* **WORK REQUIRED**
Copy every line of the records below word for word, with no changes to spelling, punctuation, or order.

* **THE INPUT**

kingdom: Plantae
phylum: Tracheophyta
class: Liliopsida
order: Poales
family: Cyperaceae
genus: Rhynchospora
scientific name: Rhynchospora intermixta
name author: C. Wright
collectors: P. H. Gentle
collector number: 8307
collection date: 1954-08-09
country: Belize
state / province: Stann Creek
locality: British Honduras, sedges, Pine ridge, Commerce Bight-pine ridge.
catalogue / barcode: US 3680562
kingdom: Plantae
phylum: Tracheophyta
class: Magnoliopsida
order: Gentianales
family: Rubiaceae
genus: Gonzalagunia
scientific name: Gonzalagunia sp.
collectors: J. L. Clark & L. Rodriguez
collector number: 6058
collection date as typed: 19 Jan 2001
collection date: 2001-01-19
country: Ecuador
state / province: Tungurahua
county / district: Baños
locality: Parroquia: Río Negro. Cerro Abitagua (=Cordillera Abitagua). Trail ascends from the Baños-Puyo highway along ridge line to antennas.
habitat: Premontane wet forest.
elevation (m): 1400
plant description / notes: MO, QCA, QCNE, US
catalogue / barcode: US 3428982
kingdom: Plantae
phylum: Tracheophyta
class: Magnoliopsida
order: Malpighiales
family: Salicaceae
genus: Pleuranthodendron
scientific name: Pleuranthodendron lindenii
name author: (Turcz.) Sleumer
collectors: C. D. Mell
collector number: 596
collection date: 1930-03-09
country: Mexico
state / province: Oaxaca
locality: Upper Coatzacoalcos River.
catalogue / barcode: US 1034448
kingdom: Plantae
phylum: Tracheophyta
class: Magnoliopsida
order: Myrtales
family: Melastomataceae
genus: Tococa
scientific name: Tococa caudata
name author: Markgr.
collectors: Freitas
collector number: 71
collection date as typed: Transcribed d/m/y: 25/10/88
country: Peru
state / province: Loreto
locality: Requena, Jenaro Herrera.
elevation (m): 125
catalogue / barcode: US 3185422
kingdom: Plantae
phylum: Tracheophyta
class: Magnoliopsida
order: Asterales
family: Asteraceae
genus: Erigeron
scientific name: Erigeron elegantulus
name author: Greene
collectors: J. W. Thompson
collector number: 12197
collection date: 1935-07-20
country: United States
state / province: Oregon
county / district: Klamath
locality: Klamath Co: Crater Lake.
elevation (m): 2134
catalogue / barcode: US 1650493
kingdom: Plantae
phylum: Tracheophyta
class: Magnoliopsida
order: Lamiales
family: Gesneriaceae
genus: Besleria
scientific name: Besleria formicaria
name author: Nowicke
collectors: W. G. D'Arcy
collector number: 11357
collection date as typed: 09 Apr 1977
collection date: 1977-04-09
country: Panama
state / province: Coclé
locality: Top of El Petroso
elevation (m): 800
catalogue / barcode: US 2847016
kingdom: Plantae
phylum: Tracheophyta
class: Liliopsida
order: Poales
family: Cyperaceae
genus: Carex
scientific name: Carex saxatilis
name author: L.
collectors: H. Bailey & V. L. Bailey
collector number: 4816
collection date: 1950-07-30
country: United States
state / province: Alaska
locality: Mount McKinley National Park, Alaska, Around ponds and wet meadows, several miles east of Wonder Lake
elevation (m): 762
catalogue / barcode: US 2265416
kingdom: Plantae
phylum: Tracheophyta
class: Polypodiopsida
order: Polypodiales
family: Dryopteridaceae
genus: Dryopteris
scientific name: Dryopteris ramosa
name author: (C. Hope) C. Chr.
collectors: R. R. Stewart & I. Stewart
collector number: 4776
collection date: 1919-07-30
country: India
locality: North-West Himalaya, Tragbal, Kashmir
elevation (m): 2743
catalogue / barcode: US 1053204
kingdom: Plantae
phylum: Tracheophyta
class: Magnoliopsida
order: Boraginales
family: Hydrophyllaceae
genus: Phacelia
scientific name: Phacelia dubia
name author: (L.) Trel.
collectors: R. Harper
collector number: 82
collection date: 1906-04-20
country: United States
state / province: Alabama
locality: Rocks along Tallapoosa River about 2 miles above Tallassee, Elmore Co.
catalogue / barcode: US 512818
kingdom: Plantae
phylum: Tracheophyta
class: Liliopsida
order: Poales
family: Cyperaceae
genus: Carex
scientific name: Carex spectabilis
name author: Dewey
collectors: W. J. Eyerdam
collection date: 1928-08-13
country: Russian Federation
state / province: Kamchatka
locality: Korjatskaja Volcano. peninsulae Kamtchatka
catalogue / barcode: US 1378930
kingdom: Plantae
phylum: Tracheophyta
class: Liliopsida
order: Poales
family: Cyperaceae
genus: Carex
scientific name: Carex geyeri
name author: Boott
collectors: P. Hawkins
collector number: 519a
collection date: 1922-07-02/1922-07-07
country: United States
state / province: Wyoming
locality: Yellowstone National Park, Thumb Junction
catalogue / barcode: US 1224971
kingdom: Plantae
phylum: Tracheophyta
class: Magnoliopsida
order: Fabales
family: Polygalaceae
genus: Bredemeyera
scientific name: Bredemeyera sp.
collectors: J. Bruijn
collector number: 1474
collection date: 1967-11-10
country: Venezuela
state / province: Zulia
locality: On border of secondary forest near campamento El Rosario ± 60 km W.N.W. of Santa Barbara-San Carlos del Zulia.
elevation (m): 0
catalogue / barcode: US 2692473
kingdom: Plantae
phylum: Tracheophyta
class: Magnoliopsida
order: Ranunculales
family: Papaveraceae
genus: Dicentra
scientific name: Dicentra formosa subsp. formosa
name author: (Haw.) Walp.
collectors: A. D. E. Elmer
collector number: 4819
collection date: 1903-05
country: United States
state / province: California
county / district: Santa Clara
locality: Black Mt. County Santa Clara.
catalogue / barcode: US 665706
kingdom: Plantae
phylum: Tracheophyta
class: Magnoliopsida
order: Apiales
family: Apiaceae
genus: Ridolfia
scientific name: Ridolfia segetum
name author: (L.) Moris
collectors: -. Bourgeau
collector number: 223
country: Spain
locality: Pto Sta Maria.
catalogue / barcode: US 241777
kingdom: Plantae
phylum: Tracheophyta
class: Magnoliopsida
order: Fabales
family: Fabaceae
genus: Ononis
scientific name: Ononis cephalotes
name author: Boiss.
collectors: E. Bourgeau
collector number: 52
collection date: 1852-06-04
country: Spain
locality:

* **COMPLETE OUTPUT**
kingdom: Plantae
phylum: Tracheophyta
class: Liliopsida
order: Poales
family: Cyperaceae
genus: Rhynchospora
scientific name: Rhynchospora intermixta
name author: C. Wright
collectors: P. H. Gentle
collector number: 8307
collection date: 1954-08-09
country: Belize
state / province: Stann Creek
locality: British Honduras, sedges, Pine ridge, Commerce Bight-pine ridge.
catalogue / barcode: US 3680562
kingdom: Plantae
phylum: Tracheophyta
class: Magnoliopsida
order: Gentianales
family: Rubiaceae
genus: Gonzalagunia
scientific name: Gonzalagunia sp.
collectors: J. L. Clark & L. Rodriguez
collector number: 6058
collection date as typed: 19 Jan 2001
collection date: 2001-01-19
country: Ecuador
state / province: Tungurahua
county / district: Baños
locality: Parroquia: Río Negro. Cerro Abitagua (=Cordillera Abitagua). Trail ascends from the Baños-Puyo highway along ridge line to antennas.
habitat: Premontane wet forest.
elevation (m): 1400
plant description / notes: MO, QCA, QCNE, US
catalogue / barcode: US 3428982
kingdom: Plantae
phylum: Tracheophyta
class: Magnoliopsida
order: Malpighiales
family: Salicaceae
genus: Pleuranthodendron
scientific name: Pleuranthodendron lindenii
name author: (Turcz.) Sleumer
collectors: C. D. Mell
collector number: 596
collection date: 1930-03-09
country: Mexico
state / province: Oaxaca
locality: Upper Coatzacoalcos River.
catalogue / barcode: US 1034448
kingdom: Plantae
phylum: Tracheophyta
class: Magnoliopsida
order: Myrtales
family: Melastomataceae
genus: Tococa
scientific name: Tococa caudata
name author: Markgr.
collectors: Freitas
collector number: 71
collection date as typed: Transcribed d/m/y: 25/10/88
country: Peru
state / province: Loreto
locality: Requena, Jenaro Herrera.
elevation (m): 125
catalogue / barcode: US 3185422
kingdom: Plantae
phylum: Tracheophyta
class: Magnoliopsida
order: Asterales
family: Asteraceae
genus: Erigeron
scientific name: Erigeron elegantulus
name author: Greene
collectors: J. W. Thompson
collector number: 12197
collection date: 1935-07-20
country: United States
state / province: Oregon
county / district: Klamath
locality: Klamath Co: Crater Lake.
elevation (m): 2134
catalogue / barcode: US 1650493
kingdom: Plantae
phylum: Tracheophyta
class: Magnoliopsida
order: Lamiales
family: Gesneriaceae
genus: Besleria
scientific name: Besleria formicaria
name author: Nowicke
collectors: W. G. D'Arcy
collector number: 11357
collection date as typed: 09 Apr 1977
collection date: 1977-04-09
country: Panama
state / province: Coclé
locality: Top of El Petroso
elevation (m): 800
catalogue / barcode: US 2847016
kingdom: Plantae
phylum: Tracheophyta
class: Liliopsida
order: Poales
family: Cyperaceae
genus: Carex
scientific name: Carex saxatilis
name author: L.
collectors: H. Bailey & V. L. Bailey
collector number: 4816
collection date: 1950-07-30
country: United States
state / province: Alaska
locality: Mount McKinley National Park, Alaska, Around ponds and wet meadows, several miles east of Wonder Lake
elevation (m): 762
catalogue / barcode: US 2265416
kingdom: Plantae
phylum: Tracheophyta
class: Polypodiopsida
order: Polypodiales
family: Dryopteridaceae
genus: Dryopteris
scientific name: Dryopteris ramosa
name author: (C. Hope) C. Chr.
collectors: R. R. Stewart & I. Stewart
collector number: 4776
collection date: 1919-07-30
country: India
locality: North-West Himalaya, Tragbal, Kashmir
elevation (m): 2743
catalogue / barcode: US 1053204
kingdom: Plantae
phylum: Tracheophyta
class: Magnoliopsida
order: Boraginales
family: Hydrophyllaceae
genus: Phacelia
scientific name: Phacelia dubia
name author: (L.) Trel.
collectors: R. Harper
collector number: 82
collection date: 1906-04-20
country: United States
state / province: Alabama
locality: Rocks along Tallapoosa River about 2 miles above Tallassee, Elmore Co.
catalogue / barcode: US 512818
kingdom: Plantae
phylum: Tracheophyta
class: Liliopsida
order: Poales
family: Cyperaceae
genus: Carex
scientific name: Carex spectabilis
name author: Dewey
collectors: W. J. Eyerdam
collection date: 1928-08-13
country: Russian Federation
state / province: Kamchatka
locality: Korjatskaja Volcano. peninsulae Kamtchatka
catalogue / barcode: US 1378930
kingdom: Plantae
phylum: Tracheophyta
class: Liliopsida
order: Poales
family: Cyperaceae
genus: Carex
scientific name: Carex geyeri
name author: Boott
collectors: P. Hawkins
collector number: 519a
collection date: 1922-07-02/1922-07-07
country: United States
state / province: Wyoming
locality: Yellowstone National Park, Thumb Junction
catalogue / barcode: US 1224971
kingdom: Plantae
phylum: Tracheophyta
class: Magnoliopsida
order: Fabales
family: Polygalaceae
genus: Bredemeyera
scientific name: Bredemeyera sp.
collectors: J. Bruijn
collector number: 1474
collection date: 1967-11-10
country: Venezuela
state / province: Zulia
locality: On border of secondary forest near campamento El Rosario ± 60 km W.N.W. of Santa Barbara-San Carlos del Zulia.
elevation (m): 0
catalogue / barcode: US 2692473
kingdom: Plantae
phylum: Tracheophyta
class: Magnoliopsida
order: Ranunculales
family: Papaveraceae
genus: Dicentra
scientific name: Dicentra formosa subsp. formosa
name author: (Haw.) Walp.
collectors: A. D. E. Elmer
collector number: 4819
collection date: 1903-05
country: United States
state / province: California
county / district: Santa Clara
locality: Black Mt. County Santa Clara.
catalogue / barcode: US 665706
kingdom: Plantae
phylum: Tracheophyta
class: Magnoliopsida
order: Apiales
family: Apiaceae
genus: Ridolfia
scientific name: Ridolfia segetum
name author: (L.) Moris
collectors: -. Bourgeau
collector number: 223
country: Spain
locality: Pto Sta Maria.
catalogue / barcode: US 241777
kingdom: Plantae
phylum: Tracheophyta
class: Magnoliopsida
order: Fabales
family: Fabaceae
genus: Ononis
scientific name: Ononis cephalotes
name author: Boiss.
collectors: E. Bourgeau
collector number: 52
collection date: 1852-06-04
country: Spain
locality:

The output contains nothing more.